Même dans le monde numérique, les circuits dépendent d'une seule entrée sous forme d'électrons. Cependant, de tels schémas compensent cela avec leur vitesse, exécutant des milliards de commandes par seconde. Les cellules sont plus lentes par rapport à elles, mais peuvent traiter 100 000 molécules différentes par seconde en entrée. Et pourtant, les ordinateurs cellulaires du passé n'ont même pas failli épuiser l'énorme puissance de calcul d'une cellule humaine.

Processeur central à partir de composants biologiques


Une équipe de chercheurs dirigée par Martin Fussenegger, professeur de biotechnologie et de bio-ingénierie au Département des sciences biologiques et d'ingénierie de l' ETH Zurich à Bâle, a maintenant trouvé un moyen d'utiliser des composants biologiques pour créer un processeur central flexible qui accepte divers programmes. Le processeur, développé par les scientifiques de l'ETH, est basé sur un système CRISPR-Cas9 modifié et peut fonctionner avec n'importe quel nombre d'entrées sous forme de molécules d'ARN.
Une version spéciale de la protéine Cas9 constitue le cœur du processeur. En réponse à l'apport des guides d'ARN, le processeur régule l'expression du gène, qui à son tour produit une protéine spécifique. Grâce à cette approche, les chercheurs peuvent programmer des circuits évolutifs dans des cellules humaines - par exemple, des additionneurs numériques, ils se composent de deux entrées et de deux sorties et peuvent ajouter deux nombres binaires à un chiffre.

Traitement d'informations multithread puissant


Les chercheurs ont franchi une autre étape: ils ont créé un processeur biologique à double cœur, similaire à un processeur numérique, intégrant deux cœurs dans une cellule. Pour ce faire, ils ont utilisé des composants de CRISPR-Cas9 de deux bactéries différentes.
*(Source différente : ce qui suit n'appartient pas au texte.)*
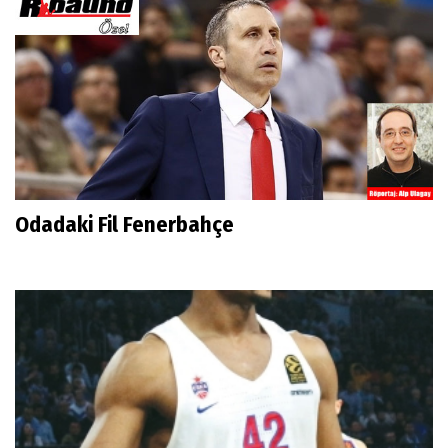
Odadaki Fil Fenerbahçe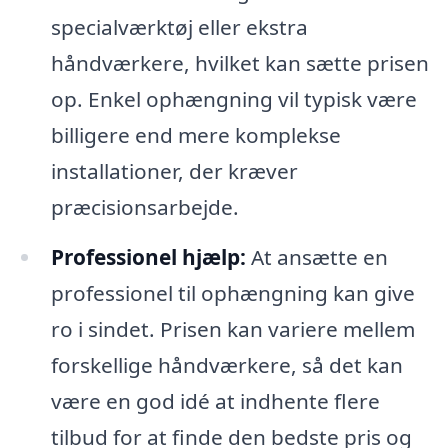
specialværktøj eller ekstra
håndværkere, hvilket kan sætte prisen
op. Enkel ophængning vil typisk være
billigere end mere komplekse
installationer, der kræver
præcisionsarbejde.
Professionel hjælp:
At ansætte en
professionel til ophængning kan give
ro i sindet. Prisen kan variere mellem
forskellige håndværkere, så det kan
være en god idé at indhente flere
tilbud for at finde den bedste pris og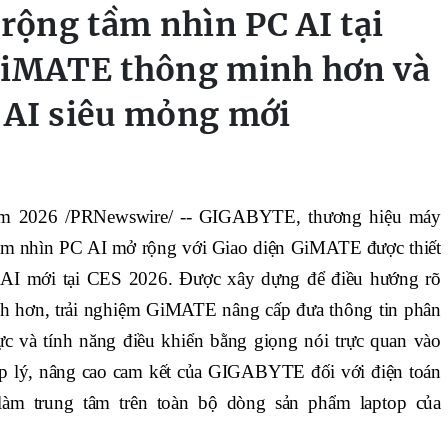
ộng tầm nhìn PC AI tại
GiMATE thông minh hơn và
 AI siêu mỏng mới
m 2026 /PRNewswire/ -- GIGABYTE, thương hiệu máy
 tầm nhìn PC AI mở rộng với Giao diện GiMATE được thiết
ng AI mới tại CES 2026. Được xây dựng để điều hướng rõ
nh hơn, trải nghiệm GiMATE nâng cấp đưa thông tin phân
hực và tính năng điều khiển bằng giọng nói trực quan vào
ợp lý, nâng cao cam kết của GIGABYTE đối với điện toán
 làm trung tâm trên toàn bộ dòng sản phẩm laptop của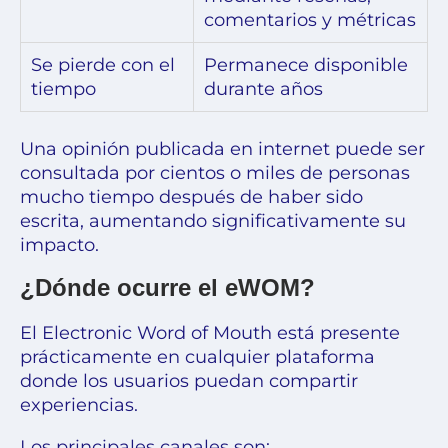
comentarios y métricas
Se pierde con el
Permanece disponible
tiempo
durante años
Una opinión publicada en internet puede ser
consultada por cientos o miles de personas
mucho tiempo después de haber sido
escrita, aumentando significativamente su
impacto.
¿Dónde ocurre el eWOM?
El Electronic Word of Mouth está presente
prácticamente en cualquier plataforma
donde los usuarios puedan compartir
experiencias.
Los principales canales son: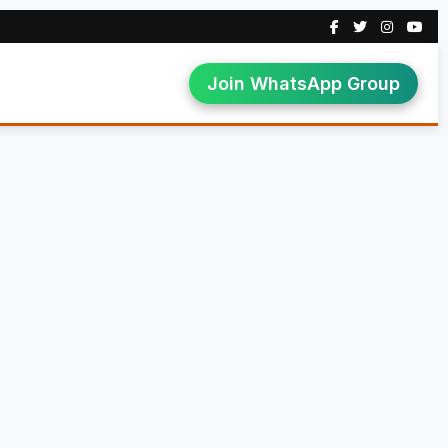
Join WhatsApp Group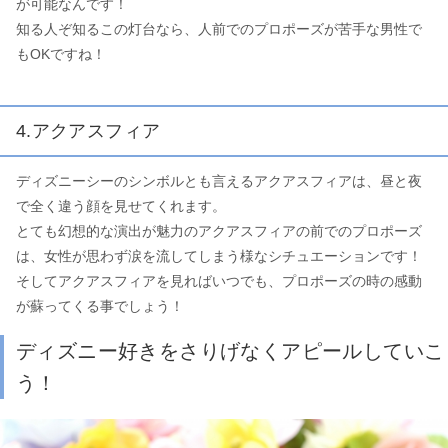
が可能なんです！
知る人ぞ知るこの灯台なら、人前でのプロポーズが苦手な男性で
もOKですね！
4.アクアスフィア
ディズニーシーのシンボルとも言えるアクアスフィアは、昼と夜
で全く違う顔を見せてくれます。
とても幻想的な演出が魅力のアクアスフィアの前でのプロポーズ
は、女性が思わず涙を流してしまう様なシチュエーションです！
そしてアクアスフィアを見ればいつでも、プロポーズの時の感動
が蘇ってくる事でしょう！
ディズニー好きをさりげなくアピールしていこ
う！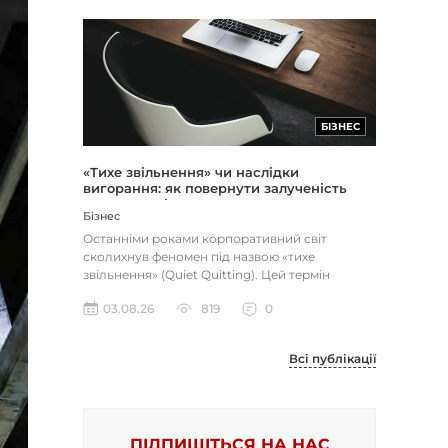
БІЗНЕС
«Тихе звільнення» чи наслідки
вигорання: як повернути залученість
через сенс і мету
Бізнес
Останніми роками корпоративний світ
сколихнув феномен під назвою «тихе
звільнення» (Quiet Quitting). Цей термін
описує поведінку працівників, які свід...
03.08.26
819
0
Всі публікації
ПІДПИШІТЬСЯ НА НАС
Fussenegger était ravi du résultat, déclarant: "Nous avons créé le premier ordinateur cellulaire avec plusieurs cœurs."
Cet ordinateur biologique est non seulement extrêmement petit, mais peut théoriquement être étendu à n'importe quelle taille possible. «Imaginez un tissu avec des milliards de cellules, chacune équipée de son propre processeur dual-core. De tels "organes informatiques" peuvent théoriquement atteindre une puissance de calcul qui dépasse de loin la puissance de traitement d'un supercalculateur numérique - et n'utilise qu'une petite fraction de l'énergie ", explique Fussenegger.
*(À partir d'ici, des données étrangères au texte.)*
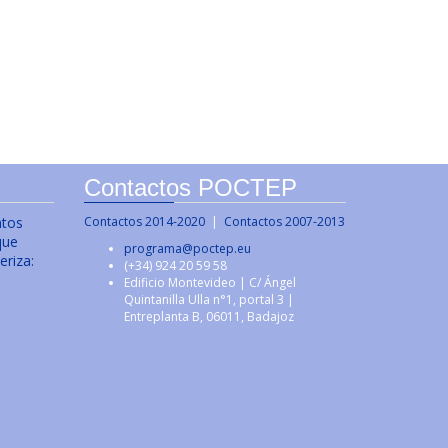
Contactos POCTEP
ntos
Contactos 2014-2020
|
Contactos 2007-2013
que
programa@poctep.eu
eriza:
(+34) 924 20 59 58
Edificio Montevideo | C/ Ángel
Quintanilla Ulla n°1, portal 3 |
Entreplanta B, 06011, Badajoz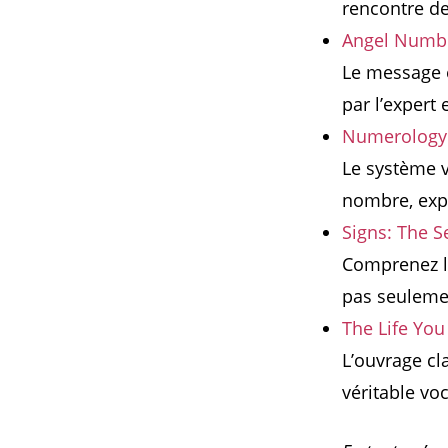
rencontre de 
Angel Numbe
Le message e
par l’expert
Numerology: 
Le système v
nombre, expl
Signs: The S
Comprenez le
pas seuleme
The Life Yo
L’ouvrage cl
véritable vo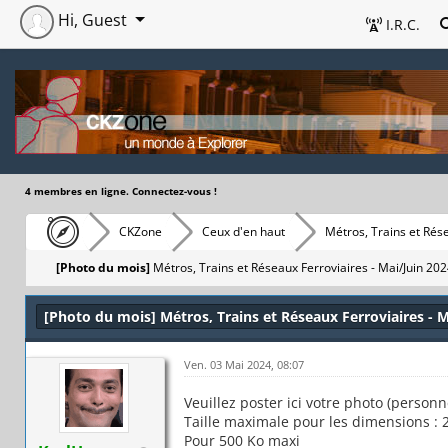
Hi, Guest
I.R.C.
4 membres en ligne. Connectez-vous !
CKZone
Ceux d'en haut
Métros, Trains et Rés
[Photo du mois]
Métros, Trains et Réseaux Ferroviaires - Mai/Juin 20
[Photo du mois] Métros, Trains et Réseaux Ferroviaires - M
Ven. 03 Mai 2024, 08:07
Veuillez poster ici votre photo (person
Taille maximale pour les dimensions : 2
Pour 500 Ko maxi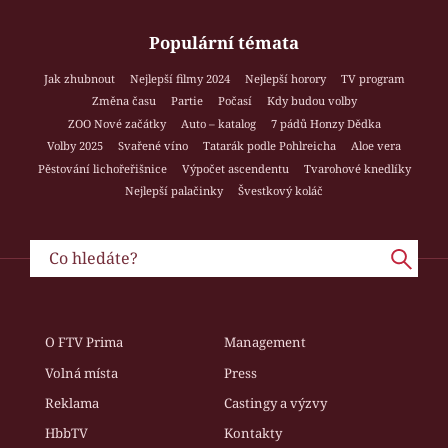
Populární témata
Jak zhubnout
Nejlepší filmy 2024
Nejlepší horory
TV program
Změna času
Partie
Počasí
Kdy budou volby
ZOO Nové začátky
Auto – katalog
7 pádů Honzy Dědka
Volby 2025
Svařené víno
Tatarák podle Pohlreicha
Aloe vera
Pěstování lichořeřišnice
Výpočet ascendentu
Tvarohové knedlíky
Nejlepší palačinky
Švestkový koláč
O FTV Prima
Management
Volná místa
Press
Reklama
Castingy a výzvy
HbbTV
Kontakty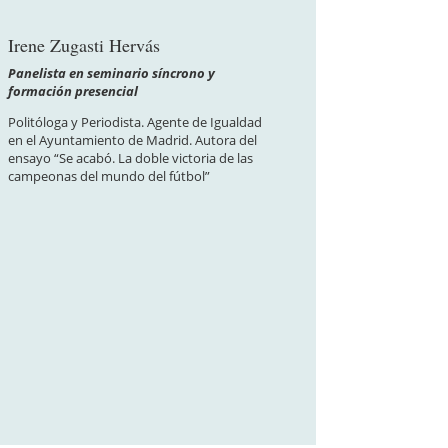
Irene Zugasti Hervás
Panelista en seminario síncrono y
formación presencial
Politóloga y Periodista. Agente de Igualdad
en el Ayuntamiento de Madrid. Autora del
ensayo “Se acabó. La doble victoria de las
campeonas del mundo del fútbol”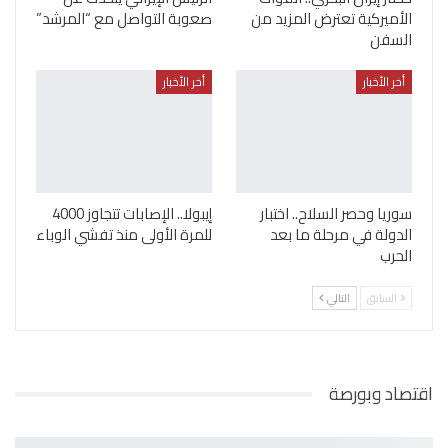
الأميركية تعترض المزيد من
صعوبة التواصل مع “المرشد”
السفن
أخر الأخبار
أخر الأخبار
سوريا وحصر السلاح.. اختبار
إيبولا.. الإصابات تتجاوز 4000
الدولة في مرحلة ما بعد
للمرة الأولى منذ تفشي الوباء
الحرب
السابق
التالي
اقتصاد وبورصة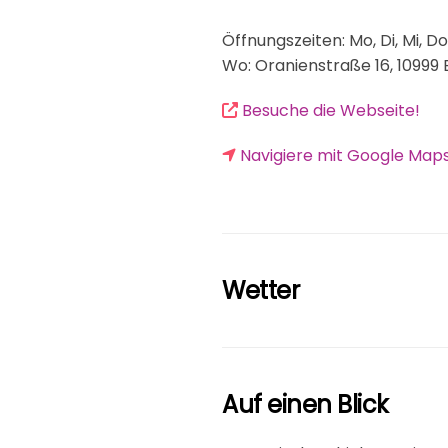
Öffnungszeiten: Mo, Di, Mi, Do 
Wo: Oranienstraße 16, 10999 
Besuche die Webseite!
Navigiere mit Google Maps
Wetter
Auf einen Blick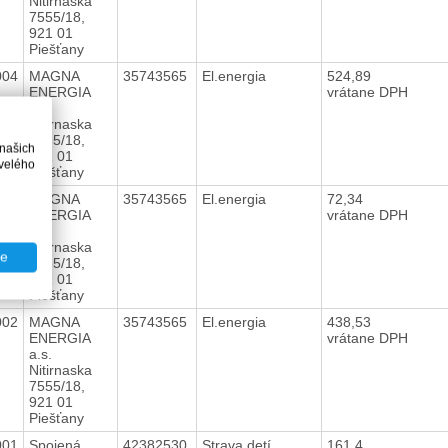
Nitirnaska
7555/18,
921 01
Piešťany
004
MAGNA
35743565
El.energia
524,89
ENERGIA
vrátane DPH
a.s.
Nitirnaska
7555/18,
 našich
921 01
velého
Piešťany
003
MAGNA
35743565
El.energia
72,34
ENERGIA
vrátane DPH
a.s.
Nitirnaska
te
7555/18,
921 01
Piešťany
002
MAGNA
35743565
El.energia
438,53
ENERGIA
vrátane DPH
a.s.
Nitirnaska
7555/18,
921 01
Piešťany
001
Spojená
42382530
Strava detí
161,4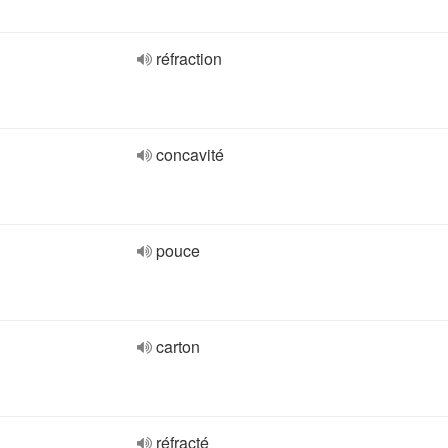
réfraction
concavité
pouce
carton
réfracté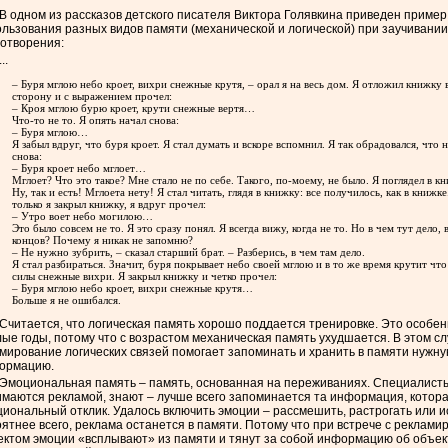
В одном из рассказов детского писателя Виктора Голявкина приведен пример
льзования разных видов памяти (механической и логической) при заучивании
хотворения:
...
– Буря мглою небо кроет, вихри снежные крутя, – орал я на весь дом. Я отложил книжку 
сторону и с выражением прочел:
– Кроя мглою бурю кроет, крути снежные вертя…
Что-то не то. Я опять начал снова:
– Буря мглою…
Я забыл вдруг, что буря кроет. Я стал думать и вскоре вспомнил. Я так обрадовался, что 
снова:
– Буря кроет небо мглоет…
Мглоет? Что это такое? Мне стало не по себе. Такого, по-моему, не было. Я поглядел в кн
Ну, так и есть! Мглоета нету! Я стал читать, глядя в книжку: все получилось, как в книжке
только я закрыл книжку, я вдруг прочел:
– Утро воет небо могилою…
Это было совсем не то. Я это сразу понял. Я всегда вижу, когда не то. Но в чем тут дело, 
концов? Почему я никак не запомню?
– Не нужно зубрить, – сказал старший брат. – Разберись, в чем там дело.
Я стал разбираться. Значит, буря покрывает небо своей мглою и в то же время крутит что
силы снежные вихри. Я закрыл книжку и четко прочел:
– Буря мглою небо кроет, вихри снежные крутя…
Больше я не ошибался.
Считается, что логическая память хорошо поддается тренировке. Это особен
ые годы, потому что с возрастом механическая память ухудшается. В этом с
мирование логических связей помогает запоминать и хранить в памяти нужн
ормацию.
Эмоциональная память – память, основанная на переживаниях. Специалист
имаются рекламой, знают – лучше всего запоминается та информация, котор
иональный отклик. Удалось включить эмоции – рассмешить, растрогать или ис
ятнее всего, реклама останется в памяти. Потому что при встрече с реклам
ектом эмоции «всплывают» из памяти и тянут за собой информацию об объек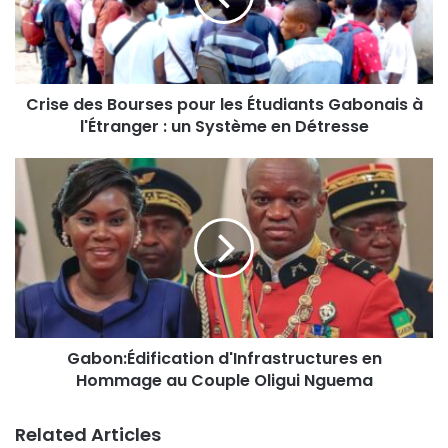
Crise des Bourses pour les Étudiants Gabonais à
l'Étranger : un Système en Détresse
Gabon:Édification d'Infrastructures en
Hommage au Couple Oligui Nguema
Related Articles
Application au diagnostic et au traitement


Un ordinateur cellulaire peut être utilisé pour détecter des signaux biologiques dans le corps, tels que des produits métaboliques ou des signaux chimiques, pour les traiter et réagir en conséquence. Avec un processeur correctement programmé, les cellules peuvent interpréter deux biomarqueurs différents comme des signaux d'entrée. Si seul le biomarqueur A est présent, le bio-ordinateur répond en formant une molécule diagnostique ou une substance pharmaceutique. Si le bio-ordinateur enregistre uniquement le biomarqueur B, il démarre la synthèse d'une autre substance. Si les deux biomarqueurs sont présents, cela provoque une troisième réaction. Un tel système peut trouver une application en médecine, par exemple dans le traitement du cancer.
«Nous pourrions également intégrer les commentaires», explique Fussenegger. Par exemple, si le biomarqueur B reste dans le corps pendant une période plus longue à une certaine concentration, cela peut indiquer une métastase cancéreuse. Le bio-ordinateur produira un produit chimique destiné à tuer le cancer.
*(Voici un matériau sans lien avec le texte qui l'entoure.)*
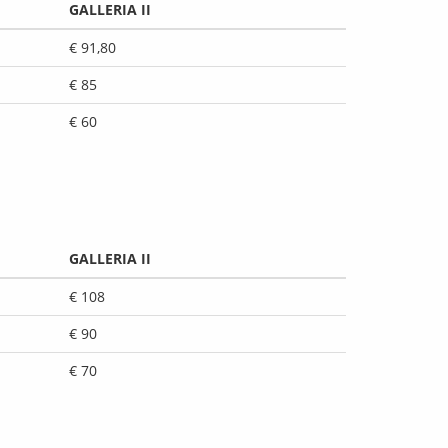
GALLERIA II
€ 91,80
€ 85
€ 60
GALLERIA II
€ 108
€ 90
€ 70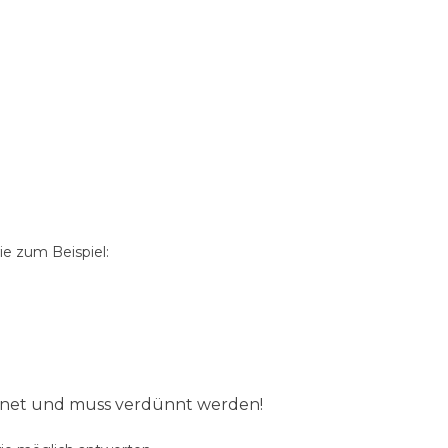
e zum Beispiel:
ignet und muss verdünnt werden!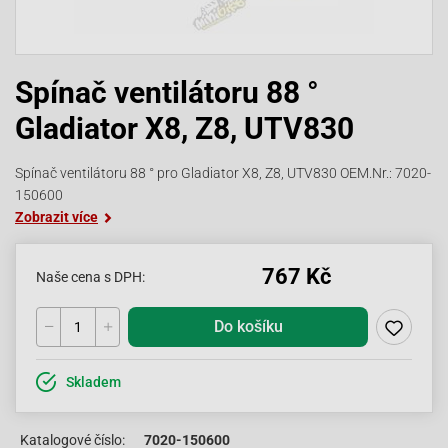
Spínač ventilátoru 88 °
Gladiator X8, Z8, UTV830
Spínač ventilátoru 88 ° pro Gladiator X8, Z8, UTV830 OEM.Nr.: 7020-
150600
Zobrazit více
767 Kč
Naše cena s DPH:
Do košíku
Skladem
Katalogové číslo:
7020-150600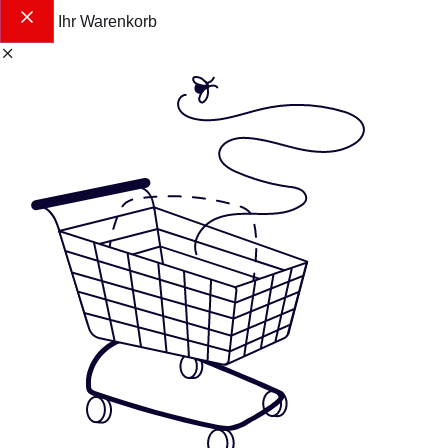
Ihr Warenkorb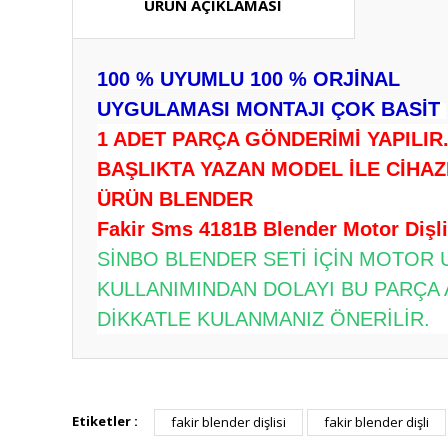
ÜRÜN AÇIKLAMASI
100 % UYUMLU 100 % ORJİNAL
UYGULAMASI MONTAJI ÇOK BASİT
1 ADET PARÇA GÖNDERİMİ YAPILIR
BAŞLIKTA YAZAN MODEL İLE CİHAZ
ÜRÜN BLENDER
Fakir Sms 4181B Blender Motor Dişli
SİNBO BLENDER SETİ İÇİN MOTOR 
KULLANIMINDAN DOLAYI BU PARÇA 
DİKKATLE KULANMANIZ ÖNERİLİR.
Bu ürünün fiyat bilgisi, resim, ürün açıklamalarında ve diğ
Görüş ve önerileriniz için teşekkür ederiz.
Etiketler :
fakir blender dişlisi
fakir blender dişli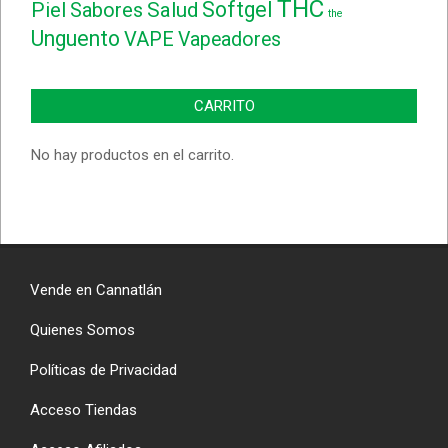
THC
Softgel
Piel
Sabores
Salud
the
Unguento
VAPE
Vapeadores
CARRITO
No hay productos en el carrito.
Vende en Cannatlán
Quienes Somos
Políticas de Privacidad
Acceso Tiendas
Processeurs multicœurs possibles


"Cet ordinateur cellulaire peut sembler une idée très révolutionnaire, mais ce n'est pas le cas", souligne Fussenegger. Il poursuit: «Le corps humain lui-même est un grand ordinateur. Son métabolisme utilise la puissance de calcul de milliers de milliards de cellules depuis des temps immémoriaux. » Ces cellules reçoivent constamment des informations du monde extérieur ou d'autres cellules, traitent les signaux et réagissent en conséquence - qu'il s'agisse de signaux chimiques ou du début de processus métaboliques. «Et contrairement à un supercalculateur électronique, ce gros ordinateur n'a besoin que d'un morceau de pain», note Fussenegger.

Son nouvel objectif est d'intégrer une structure informatique multicœur dans une cellule. "Il aura plus de puissance de calcul que la structure dual-core actuelle."